New Western University-led research into this promising treatment, called vedolizumab, has just been released.

Len Fitch is back in the saddle after battling Crohn's disease since 1974. The Windsor-area farmer says the drug has changed his life.

"I became became lethargic. I had headaches and started losing weight. It just got worse and worse…This drug I've been on it now for 14 months now, it worked immediately for me. I feel normal and have since the first day I took it."

Fitch was part of international clinical trials of the drug led by Dr. Brian Feagan, a researcher at Robarts Research Institute, who calls the treatment very important.

"It's a synthetic antibody. What we’ve done here is engineer the antibody to actually react to a human protein that really guide the white blood cells into the gut. This antibody really prevents the T-cells - the white blood cells - from getting to where they need to go, and in this case that’s beneficial."

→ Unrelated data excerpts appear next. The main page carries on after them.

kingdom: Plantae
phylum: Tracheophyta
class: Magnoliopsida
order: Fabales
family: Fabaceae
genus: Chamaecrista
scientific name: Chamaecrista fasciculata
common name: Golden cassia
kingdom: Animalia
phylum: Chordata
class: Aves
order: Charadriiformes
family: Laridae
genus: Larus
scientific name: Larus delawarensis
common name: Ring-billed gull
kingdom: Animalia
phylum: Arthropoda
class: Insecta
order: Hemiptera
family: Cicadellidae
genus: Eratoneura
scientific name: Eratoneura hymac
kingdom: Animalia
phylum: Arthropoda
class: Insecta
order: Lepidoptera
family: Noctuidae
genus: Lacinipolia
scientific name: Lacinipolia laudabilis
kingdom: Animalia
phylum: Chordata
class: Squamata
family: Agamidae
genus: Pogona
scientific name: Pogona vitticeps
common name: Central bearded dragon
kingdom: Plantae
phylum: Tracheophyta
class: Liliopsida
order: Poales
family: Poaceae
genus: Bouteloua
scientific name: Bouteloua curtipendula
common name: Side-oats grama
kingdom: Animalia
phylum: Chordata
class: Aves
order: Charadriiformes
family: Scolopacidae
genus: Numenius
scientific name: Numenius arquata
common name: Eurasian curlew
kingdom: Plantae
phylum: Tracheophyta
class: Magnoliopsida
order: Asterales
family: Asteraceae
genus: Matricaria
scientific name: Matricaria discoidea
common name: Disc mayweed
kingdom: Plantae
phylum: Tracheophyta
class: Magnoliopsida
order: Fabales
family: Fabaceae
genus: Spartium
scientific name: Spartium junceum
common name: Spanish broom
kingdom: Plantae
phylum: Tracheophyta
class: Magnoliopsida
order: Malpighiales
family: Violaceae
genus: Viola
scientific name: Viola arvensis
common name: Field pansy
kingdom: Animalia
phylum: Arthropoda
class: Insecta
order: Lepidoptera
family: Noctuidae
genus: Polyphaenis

The study being published in the New England Journal of Medicine found that 47 per cent of patients with ulcerative colitis showed improvement while on the drug and 31 per cent of patients with Crohn's disease showed improvement.

As to why the drug was more effective for people with colitis rather than Crohn's disease is a bit of a medical mystery. One theory is that colitis is more localized in the body, while Crohn's is more diffuse.

Fitch experienced relapses and side effects with other treatments, but not this one, “It's an infusion that takes one hour out of my life once a month and I feel wonderful.”

Feagan says "Gut infections might be a potential risk. We did not see that with this drug."

The next step will be getting regulatory approval.

Fitch is hopeful about its impact, "It's changed my life and I don't see why it wouldn't change anybody else."

Researchers have reported seeing some striking benefits with the drug, notably in people who have failed to respond to all other treatments.